So the reality is sometimes sobering. We are having a great adventure here in Mongolia; mostly because of the fantastic team of people I came here with and the beautiful, generous, and ambitious people we are teaching. But there are harsh realities. There are no chest tubes.
We have seen two significant chest trauma patients within two days here in Mongolia. One had a flail segment with four broken ribs after a car accident, and one had a 75% hemothorax after a drunken brawl. Two major chest traumas, zero chest tubes. Each of these patients had a 12Fr suction catheter, placed about 3 inches deep in their pleural space, and that catheter was clamped. Intermittently, someone would take a syringe and manually evacuate what they could before re-clamping the tube. There are no chest tubes, and there are no pleura-vacs. We replaced one of these suction catheters with a nasal airway (larger bore catheter, more integrity to the plastic) and then we had nothing to attach it to. The doctors were able to find a pleura-vac at another hospital – but here, there are no pleura-vacs. Once the borrowed equipment arrived, and the nasal airway had been inserted, we had to find a suction device to attach to the apparatus – there are some of those around, but they are scarce and in demand – we used one anyway.
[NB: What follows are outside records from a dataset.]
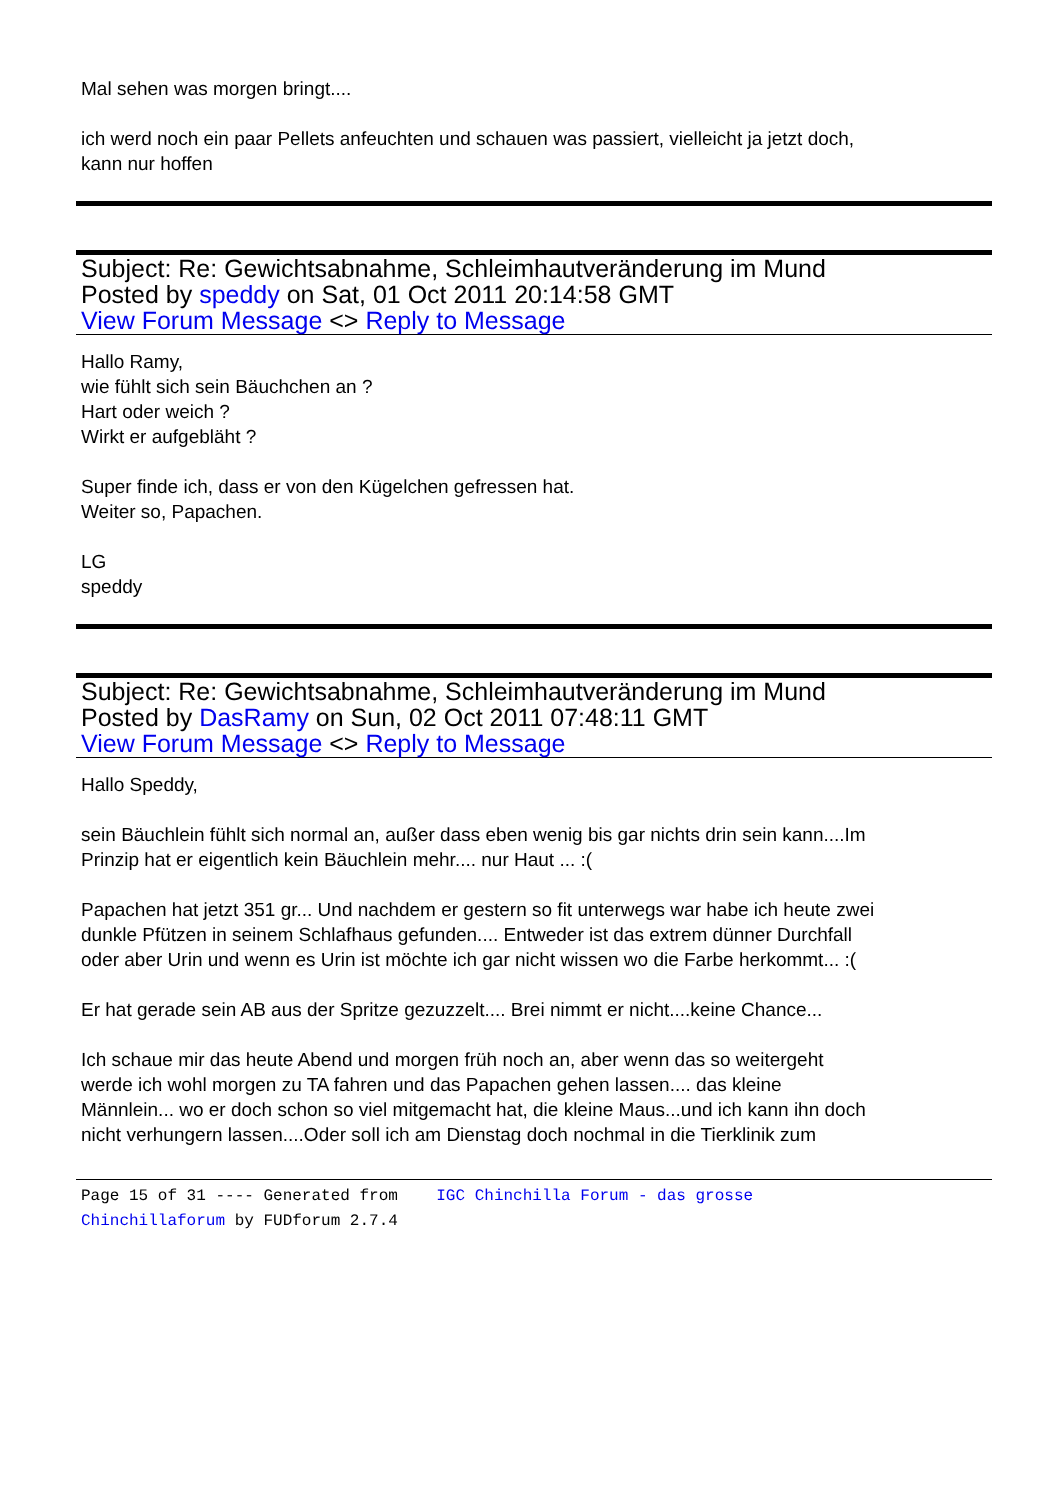Mal sehen was morgen bringt....
ich werd noch ein paar Pellets anfeuchten und schauen was passiert, vielleicht ja jetzt doch,
kann nur hoffen
Subject: Re: Gewichtsabnahme, Schleimhautveränderung im Mund
Posted by speddy on Sat, 01 Oct 2011 20:14:58 GMT
View Forum Message <> Reply to Message
Hallo Ramy,
wie fühlt sich sein Bäuchchen an ?
Hart oder weich ?
Wirkt er aufgebläht ?
Super finde ich, dass er von den Kügelchen gefressen hat.
Weiter so, Papachen.
LG
speddy
Subject: Re: Gewichtsabnahme, Schleimhautveränderung im Mund
Posted by DasRamy on Sun, 02 Oct 2011 07:48:11 GMT
View Forum Message <> Reply to Message
Hallo Speddy,
sein Bäuchlein fühlt sich normal an, außer dass eben wenig bis gar nichts drin sein kann....Im
Prinzip hat er eigentlich kein Bäuchlein mehr.... nur Haut ... :(
Papachen hat jetzt 351 gr... Und nachdem er gestern so fit unterwegs war habe ich heute zwei
dunkle Pfützen in seinem Schlafhaus gefunden.... Entweder ist das extrem dünner Durchfall
oder aber Urin und wenn es Urin ist möchte ich gar nicht wissen wo die Farbe herkommt... :(
Er hat gerade sein AB aus der Spritze gezuzzelt.... Brei nimmt er nicht....keine Chance...
Ich schaue mir das heute Abend und morgen früh noch an, aber wenn das so weitergeht
werde ich wohl morgen zu TA fahren und das Papachen gehen lassen.... das kleine
Männlein... wo er doch schon so viel mitgemacht hat, die kleine Maus...und ich kann ihn doch
nicht verhungern lassen....Oder soll ich am Dienstag doch nochmal in die Tierklinik zum
Page 15 of 31 ---- Generated from IGC Chinchilla Forum - das grosse
Chinchillaforum by FUDforum 2.7.4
We have brought a dream package of things to this place. Generously donated fancy things like endoscopic staplers, and skin glue, disposable trocars, and endo-catch bags. We have brought all this with our fancy education and a team full of heart, but there is simply not a chest tube to be found. Not a pleuro-vac, not a Jackson Pratt drain, not even a sharp knife blade - the reality is sometimes sobering.